Given text:
= = =

Baka no Hentai said:
			
		

> The benefit of the Warlord ability allowing an allied character to Slide as opposed to Shifting...




He doesn't allow an ally to slide.  He slides an ally.

-Hyp.


----------



## Michele Carter (Mar 18, 2008)

Mallus said:
			
		

> Isn't any class ability problematic if the player is going to be a prick about using it?




This.



			
				pemerton said:
			
		

> I don't understand why we are not supposing that "ally" will be a voluntary status.




And also? This. Times a million. Ally = willing ally as a default; otherwise, "No thank you, warlord, I do not wish to be moved today."

My warlord doesn't get insulted when this happens, and she doesn't assume it's because they hate her, either.


----------



## Wormwood (Mar 18, 2008)

WotC_Miko said:
			
		

> Ally = willing ally as a default; otherwise, "No thank you, warlord, I do not wish to be moved today."



/thread

Dear sweet merciful gods, let this be /thread


----------



## Hypersmurf (Mar 18, 2008)

= = =

What the exercise asks:
In the forum thread, list every name that comes directly before "said:", in the order they appear.

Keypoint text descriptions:
= = =

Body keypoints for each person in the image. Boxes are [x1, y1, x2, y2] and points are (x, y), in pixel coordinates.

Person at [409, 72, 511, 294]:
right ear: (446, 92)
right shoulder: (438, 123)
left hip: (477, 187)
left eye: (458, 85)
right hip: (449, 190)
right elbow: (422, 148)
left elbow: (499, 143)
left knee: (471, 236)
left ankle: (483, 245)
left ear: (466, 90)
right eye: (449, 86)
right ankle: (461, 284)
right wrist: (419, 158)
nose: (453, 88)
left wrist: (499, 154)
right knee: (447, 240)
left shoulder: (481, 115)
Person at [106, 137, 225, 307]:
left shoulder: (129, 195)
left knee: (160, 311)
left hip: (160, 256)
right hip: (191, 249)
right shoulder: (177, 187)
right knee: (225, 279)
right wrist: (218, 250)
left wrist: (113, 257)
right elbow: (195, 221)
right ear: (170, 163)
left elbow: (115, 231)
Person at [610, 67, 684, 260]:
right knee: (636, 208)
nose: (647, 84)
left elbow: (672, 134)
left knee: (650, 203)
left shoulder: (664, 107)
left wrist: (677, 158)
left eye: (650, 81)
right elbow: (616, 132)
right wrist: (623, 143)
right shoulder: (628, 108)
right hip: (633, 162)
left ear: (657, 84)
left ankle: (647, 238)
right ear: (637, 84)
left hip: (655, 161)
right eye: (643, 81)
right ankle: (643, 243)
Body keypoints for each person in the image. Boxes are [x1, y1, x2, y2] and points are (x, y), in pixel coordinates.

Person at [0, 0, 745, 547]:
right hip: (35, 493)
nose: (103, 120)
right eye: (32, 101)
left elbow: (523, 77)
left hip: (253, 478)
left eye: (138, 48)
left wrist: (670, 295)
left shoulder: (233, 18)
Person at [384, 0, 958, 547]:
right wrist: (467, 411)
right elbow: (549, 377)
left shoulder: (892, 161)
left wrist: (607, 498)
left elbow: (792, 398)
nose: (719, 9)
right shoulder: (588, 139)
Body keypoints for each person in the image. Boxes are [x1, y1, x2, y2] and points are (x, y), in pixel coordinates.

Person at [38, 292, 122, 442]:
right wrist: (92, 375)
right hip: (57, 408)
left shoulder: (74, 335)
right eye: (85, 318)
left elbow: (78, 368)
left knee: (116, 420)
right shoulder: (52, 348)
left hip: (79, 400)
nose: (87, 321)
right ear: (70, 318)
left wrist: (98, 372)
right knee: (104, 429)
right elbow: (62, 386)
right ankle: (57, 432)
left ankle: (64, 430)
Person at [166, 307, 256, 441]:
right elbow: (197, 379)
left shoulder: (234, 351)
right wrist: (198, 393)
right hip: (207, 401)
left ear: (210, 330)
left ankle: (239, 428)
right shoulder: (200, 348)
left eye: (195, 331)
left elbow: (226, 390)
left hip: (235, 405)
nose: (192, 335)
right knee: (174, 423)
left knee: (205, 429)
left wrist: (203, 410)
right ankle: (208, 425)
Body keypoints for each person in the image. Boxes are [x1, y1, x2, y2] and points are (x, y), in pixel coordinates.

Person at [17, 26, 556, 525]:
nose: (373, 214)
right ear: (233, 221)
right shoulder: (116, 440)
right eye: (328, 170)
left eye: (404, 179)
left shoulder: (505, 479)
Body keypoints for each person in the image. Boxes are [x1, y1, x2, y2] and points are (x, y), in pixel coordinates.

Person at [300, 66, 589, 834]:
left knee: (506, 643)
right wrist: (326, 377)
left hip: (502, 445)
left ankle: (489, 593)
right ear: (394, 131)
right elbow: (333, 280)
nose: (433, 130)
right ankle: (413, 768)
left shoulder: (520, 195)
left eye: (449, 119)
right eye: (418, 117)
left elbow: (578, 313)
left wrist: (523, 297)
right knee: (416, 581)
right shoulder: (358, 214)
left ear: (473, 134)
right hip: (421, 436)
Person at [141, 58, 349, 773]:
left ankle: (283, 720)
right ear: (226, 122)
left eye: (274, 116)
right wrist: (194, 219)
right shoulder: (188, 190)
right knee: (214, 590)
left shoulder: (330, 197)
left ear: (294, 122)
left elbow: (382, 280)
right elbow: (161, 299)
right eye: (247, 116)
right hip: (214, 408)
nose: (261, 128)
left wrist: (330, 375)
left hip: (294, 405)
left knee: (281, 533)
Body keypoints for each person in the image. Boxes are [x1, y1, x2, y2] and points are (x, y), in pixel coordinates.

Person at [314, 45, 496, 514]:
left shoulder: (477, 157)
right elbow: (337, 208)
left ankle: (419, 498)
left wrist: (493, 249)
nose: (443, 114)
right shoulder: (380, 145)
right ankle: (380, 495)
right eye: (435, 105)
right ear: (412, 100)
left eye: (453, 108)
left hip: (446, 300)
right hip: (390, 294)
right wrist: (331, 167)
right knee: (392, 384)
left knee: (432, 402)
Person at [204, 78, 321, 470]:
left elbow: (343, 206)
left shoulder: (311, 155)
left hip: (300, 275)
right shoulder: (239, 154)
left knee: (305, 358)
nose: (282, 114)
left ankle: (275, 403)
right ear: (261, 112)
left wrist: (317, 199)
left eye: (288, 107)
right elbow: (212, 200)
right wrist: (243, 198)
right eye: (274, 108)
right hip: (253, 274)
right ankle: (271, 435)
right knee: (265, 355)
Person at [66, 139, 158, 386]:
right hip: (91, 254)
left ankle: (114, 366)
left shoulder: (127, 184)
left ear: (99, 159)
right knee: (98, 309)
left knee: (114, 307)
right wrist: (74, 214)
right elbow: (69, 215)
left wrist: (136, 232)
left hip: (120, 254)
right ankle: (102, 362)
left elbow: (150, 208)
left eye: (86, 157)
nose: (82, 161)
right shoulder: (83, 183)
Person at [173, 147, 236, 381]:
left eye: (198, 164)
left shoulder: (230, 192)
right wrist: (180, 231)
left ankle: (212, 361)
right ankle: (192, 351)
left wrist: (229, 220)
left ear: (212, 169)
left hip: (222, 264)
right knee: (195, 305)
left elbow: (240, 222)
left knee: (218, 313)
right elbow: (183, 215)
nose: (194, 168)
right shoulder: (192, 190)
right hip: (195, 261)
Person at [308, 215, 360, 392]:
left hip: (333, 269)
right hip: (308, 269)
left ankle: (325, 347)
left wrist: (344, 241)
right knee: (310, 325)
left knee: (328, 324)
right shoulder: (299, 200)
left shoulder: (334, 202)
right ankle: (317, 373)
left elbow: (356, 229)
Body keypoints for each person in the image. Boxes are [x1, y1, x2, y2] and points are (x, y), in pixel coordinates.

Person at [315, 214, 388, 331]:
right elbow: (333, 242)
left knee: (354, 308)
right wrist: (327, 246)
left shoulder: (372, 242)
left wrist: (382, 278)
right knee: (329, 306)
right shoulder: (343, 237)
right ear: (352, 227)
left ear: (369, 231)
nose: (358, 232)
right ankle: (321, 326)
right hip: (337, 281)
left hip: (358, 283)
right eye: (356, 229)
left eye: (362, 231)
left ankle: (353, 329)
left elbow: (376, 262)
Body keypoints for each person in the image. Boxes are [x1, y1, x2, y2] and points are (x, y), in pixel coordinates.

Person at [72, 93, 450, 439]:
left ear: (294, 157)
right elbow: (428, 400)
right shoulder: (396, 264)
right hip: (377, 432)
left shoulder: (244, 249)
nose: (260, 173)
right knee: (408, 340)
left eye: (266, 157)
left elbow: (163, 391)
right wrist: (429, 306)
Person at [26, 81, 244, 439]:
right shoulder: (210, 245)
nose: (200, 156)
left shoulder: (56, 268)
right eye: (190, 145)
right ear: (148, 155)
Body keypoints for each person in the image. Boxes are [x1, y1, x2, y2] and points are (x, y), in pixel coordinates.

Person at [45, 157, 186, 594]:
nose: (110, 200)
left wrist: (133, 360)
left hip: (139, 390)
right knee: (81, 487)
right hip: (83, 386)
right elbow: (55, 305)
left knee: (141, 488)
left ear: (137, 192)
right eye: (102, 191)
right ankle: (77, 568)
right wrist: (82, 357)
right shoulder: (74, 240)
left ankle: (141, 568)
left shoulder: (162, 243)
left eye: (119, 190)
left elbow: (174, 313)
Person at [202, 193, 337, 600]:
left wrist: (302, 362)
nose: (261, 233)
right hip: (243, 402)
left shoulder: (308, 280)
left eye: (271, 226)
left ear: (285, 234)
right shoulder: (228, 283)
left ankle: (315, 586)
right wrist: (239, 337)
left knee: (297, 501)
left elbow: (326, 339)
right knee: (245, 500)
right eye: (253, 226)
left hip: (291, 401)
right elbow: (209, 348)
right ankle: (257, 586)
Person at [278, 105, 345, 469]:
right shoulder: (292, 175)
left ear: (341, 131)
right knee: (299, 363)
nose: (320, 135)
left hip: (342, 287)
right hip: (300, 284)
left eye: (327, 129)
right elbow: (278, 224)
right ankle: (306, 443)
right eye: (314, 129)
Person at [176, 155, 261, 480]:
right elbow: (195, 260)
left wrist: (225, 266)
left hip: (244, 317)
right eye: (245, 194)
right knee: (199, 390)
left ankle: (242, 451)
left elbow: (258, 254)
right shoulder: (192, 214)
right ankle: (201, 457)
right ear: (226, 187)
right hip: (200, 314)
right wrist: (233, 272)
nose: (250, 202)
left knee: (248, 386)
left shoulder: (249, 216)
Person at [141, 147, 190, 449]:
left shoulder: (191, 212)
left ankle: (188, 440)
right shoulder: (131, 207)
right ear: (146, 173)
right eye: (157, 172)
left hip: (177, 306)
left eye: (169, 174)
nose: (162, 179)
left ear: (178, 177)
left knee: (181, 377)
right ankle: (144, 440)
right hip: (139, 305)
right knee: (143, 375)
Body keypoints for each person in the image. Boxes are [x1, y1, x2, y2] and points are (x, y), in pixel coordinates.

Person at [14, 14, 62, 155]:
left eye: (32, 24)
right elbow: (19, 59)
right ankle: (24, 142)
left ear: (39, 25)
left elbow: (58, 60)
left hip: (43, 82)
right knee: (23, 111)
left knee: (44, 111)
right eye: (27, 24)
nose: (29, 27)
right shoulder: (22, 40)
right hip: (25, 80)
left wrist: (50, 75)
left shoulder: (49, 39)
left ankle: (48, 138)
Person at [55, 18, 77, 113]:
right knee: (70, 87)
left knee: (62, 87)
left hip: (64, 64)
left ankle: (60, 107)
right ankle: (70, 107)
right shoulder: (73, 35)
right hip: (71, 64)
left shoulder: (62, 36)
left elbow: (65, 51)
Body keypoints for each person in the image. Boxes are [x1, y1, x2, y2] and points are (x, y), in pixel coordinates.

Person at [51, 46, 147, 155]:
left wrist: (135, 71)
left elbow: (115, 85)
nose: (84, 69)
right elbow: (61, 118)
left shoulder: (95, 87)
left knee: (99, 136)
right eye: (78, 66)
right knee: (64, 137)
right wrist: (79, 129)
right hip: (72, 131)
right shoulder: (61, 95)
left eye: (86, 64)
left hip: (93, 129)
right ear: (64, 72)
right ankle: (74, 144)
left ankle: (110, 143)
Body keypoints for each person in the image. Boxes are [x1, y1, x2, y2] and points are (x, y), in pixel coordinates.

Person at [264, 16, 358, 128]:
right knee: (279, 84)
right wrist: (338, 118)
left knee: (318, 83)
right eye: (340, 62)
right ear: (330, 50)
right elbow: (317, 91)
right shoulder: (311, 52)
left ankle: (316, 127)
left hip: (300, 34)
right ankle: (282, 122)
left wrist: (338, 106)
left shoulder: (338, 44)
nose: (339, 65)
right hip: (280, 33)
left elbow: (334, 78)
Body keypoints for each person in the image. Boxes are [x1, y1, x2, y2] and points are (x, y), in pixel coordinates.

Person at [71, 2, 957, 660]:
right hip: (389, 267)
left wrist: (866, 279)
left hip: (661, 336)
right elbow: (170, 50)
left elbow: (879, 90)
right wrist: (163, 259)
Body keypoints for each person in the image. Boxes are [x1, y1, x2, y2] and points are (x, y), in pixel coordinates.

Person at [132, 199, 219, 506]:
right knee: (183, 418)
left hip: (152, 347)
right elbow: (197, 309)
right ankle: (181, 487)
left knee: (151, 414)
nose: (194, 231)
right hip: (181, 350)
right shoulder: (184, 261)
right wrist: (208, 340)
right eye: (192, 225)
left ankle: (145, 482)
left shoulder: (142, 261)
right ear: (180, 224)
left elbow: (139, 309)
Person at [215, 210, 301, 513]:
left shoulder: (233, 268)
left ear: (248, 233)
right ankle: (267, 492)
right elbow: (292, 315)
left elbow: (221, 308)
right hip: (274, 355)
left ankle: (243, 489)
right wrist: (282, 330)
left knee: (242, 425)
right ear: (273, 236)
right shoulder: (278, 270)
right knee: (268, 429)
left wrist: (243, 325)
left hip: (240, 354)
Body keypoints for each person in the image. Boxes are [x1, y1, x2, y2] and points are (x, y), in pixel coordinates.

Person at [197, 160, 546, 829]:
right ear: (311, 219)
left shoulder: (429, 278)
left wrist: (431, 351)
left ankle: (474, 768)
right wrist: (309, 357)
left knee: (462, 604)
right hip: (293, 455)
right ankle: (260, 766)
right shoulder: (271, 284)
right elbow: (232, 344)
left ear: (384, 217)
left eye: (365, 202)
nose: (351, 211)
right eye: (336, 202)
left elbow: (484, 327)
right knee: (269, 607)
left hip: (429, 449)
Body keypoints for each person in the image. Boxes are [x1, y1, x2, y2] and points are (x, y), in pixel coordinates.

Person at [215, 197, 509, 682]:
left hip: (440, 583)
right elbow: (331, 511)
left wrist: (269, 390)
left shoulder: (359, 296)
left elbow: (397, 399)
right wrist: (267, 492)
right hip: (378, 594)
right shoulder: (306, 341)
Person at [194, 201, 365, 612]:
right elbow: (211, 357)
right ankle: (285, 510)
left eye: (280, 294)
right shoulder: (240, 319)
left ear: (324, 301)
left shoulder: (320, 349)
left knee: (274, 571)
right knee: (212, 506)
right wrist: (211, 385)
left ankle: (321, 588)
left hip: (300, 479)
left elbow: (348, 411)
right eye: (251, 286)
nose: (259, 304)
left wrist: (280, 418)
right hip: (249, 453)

= = =

Answer area:
Baka no Hentai
Mallus
pemerton
WotC_Miko